Un Paese irrequieto, disarticolato, percorso da pulsioni contraddittore, si appresta a tornare alle urne in tempi ravvicinati, senza che si intraveda una possibile soluzione al problema della sua governabilità. Tutte le diatribe tra gli schieramenti ed all’interno degli stessi rispecchiano i malumori e le incertezze dei cittadini, molti dei quali si incolonnano acriticamente nei cortei guidati da incantantori di serpenti, mangiafuoco e suonatori di flauti magici, alla ricerca di velleitarie soluzioni ai loro urticanti drammi esistenziali.
Alcuni di questi costruttori di felicità promettono mirabolanti detassazioni, ripristino della purezza etnica e religiosa, difesa strenua dei beni prodotti sull’italico suolo con rigide barriere doganali, fuoruscita da organismi comunitari e monete uniche.
Altri favoleggiano di società multicolori, sognano ulteriori commistioni, emulsioni ed integrazioni tra popoli e razze, in un’Italia plurale, aperta ed accogliente, senza limiti ed egoismi identitari.
E propongono imposte di ogni genere per togliere ai ricchi e dare ai poveri, gratis, scuola, sanità, sussidi, case e pensioni, perché gli odiosi abissi tra chi tanto ha e chi soffre vanno comunque colmati, a prescindere dall’attuale possibilità di farlo.

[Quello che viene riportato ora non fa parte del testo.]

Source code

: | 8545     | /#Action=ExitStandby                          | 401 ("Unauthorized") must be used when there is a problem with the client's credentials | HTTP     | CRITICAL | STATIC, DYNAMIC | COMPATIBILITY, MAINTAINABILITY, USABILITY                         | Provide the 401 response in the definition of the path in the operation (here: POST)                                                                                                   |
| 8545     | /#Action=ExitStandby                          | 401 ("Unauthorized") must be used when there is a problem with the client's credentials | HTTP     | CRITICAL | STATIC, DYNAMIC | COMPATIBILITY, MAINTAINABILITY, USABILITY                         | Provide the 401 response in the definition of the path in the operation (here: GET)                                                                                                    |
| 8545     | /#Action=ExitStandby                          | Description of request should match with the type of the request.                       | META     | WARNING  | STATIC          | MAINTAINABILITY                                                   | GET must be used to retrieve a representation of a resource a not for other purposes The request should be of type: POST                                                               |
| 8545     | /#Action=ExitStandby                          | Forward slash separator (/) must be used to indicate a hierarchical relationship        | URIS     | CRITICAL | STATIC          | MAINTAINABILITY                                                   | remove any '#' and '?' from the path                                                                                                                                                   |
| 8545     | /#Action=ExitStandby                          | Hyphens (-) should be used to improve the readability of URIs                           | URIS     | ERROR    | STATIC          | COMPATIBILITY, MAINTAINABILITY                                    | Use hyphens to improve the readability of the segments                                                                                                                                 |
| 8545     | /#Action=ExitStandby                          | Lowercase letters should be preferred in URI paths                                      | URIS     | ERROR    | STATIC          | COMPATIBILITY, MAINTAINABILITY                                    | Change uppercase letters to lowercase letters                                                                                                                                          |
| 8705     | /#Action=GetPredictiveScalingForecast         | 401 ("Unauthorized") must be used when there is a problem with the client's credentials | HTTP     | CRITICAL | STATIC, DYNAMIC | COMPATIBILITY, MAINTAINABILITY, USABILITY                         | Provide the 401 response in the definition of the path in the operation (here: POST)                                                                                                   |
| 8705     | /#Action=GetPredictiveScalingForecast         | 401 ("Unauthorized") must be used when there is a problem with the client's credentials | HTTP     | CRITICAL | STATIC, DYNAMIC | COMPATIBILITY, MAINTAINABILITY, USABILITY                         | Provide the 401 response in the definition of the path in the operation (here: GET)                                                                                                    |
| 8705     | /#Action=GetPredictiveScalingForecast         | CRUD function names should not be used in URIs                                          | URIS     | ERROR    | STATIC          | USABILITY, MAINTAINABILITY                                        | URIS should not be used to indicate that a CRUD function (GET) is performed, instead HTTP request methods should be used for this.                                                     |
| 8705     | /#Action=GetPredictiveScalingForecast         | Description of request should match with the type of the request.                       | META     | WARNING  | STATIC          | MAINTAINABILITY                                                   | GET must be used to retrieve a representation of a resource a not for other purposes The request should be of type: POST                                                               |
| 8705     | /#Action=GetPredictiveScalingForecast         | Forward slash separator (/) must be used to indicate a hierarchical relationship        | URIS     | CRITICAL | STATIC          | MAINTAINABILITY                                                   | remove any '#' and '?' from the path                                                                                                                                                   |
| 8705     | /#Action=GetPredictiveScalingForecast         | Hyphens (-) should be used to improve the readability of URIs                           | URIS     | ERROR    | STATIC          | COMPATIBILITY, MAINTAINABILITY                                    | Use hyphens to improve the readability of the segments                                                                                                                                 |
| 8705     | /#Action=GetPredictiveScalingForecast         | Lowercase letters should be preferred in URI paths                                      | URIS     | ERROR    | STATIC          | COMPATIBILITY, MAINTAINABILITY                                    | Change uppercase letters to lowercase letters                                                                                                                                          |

Ci sono poi gli alternativi al sistema, gli stigmatizzato delle caste, con la loro democrazia digitale e la declaratoria di una purezza che sgorga direttamente dal popolo, secondo i quali il male alberga in chi ci rappresenta inadeguatamente.
Mi sento malinconicamente distante da tutti questi mondi e non so dirvi dove stiamo andando, sempre convinto che la ricerca del meglio passi attraverso un’analisi dell’esistente non viziata da faziosità.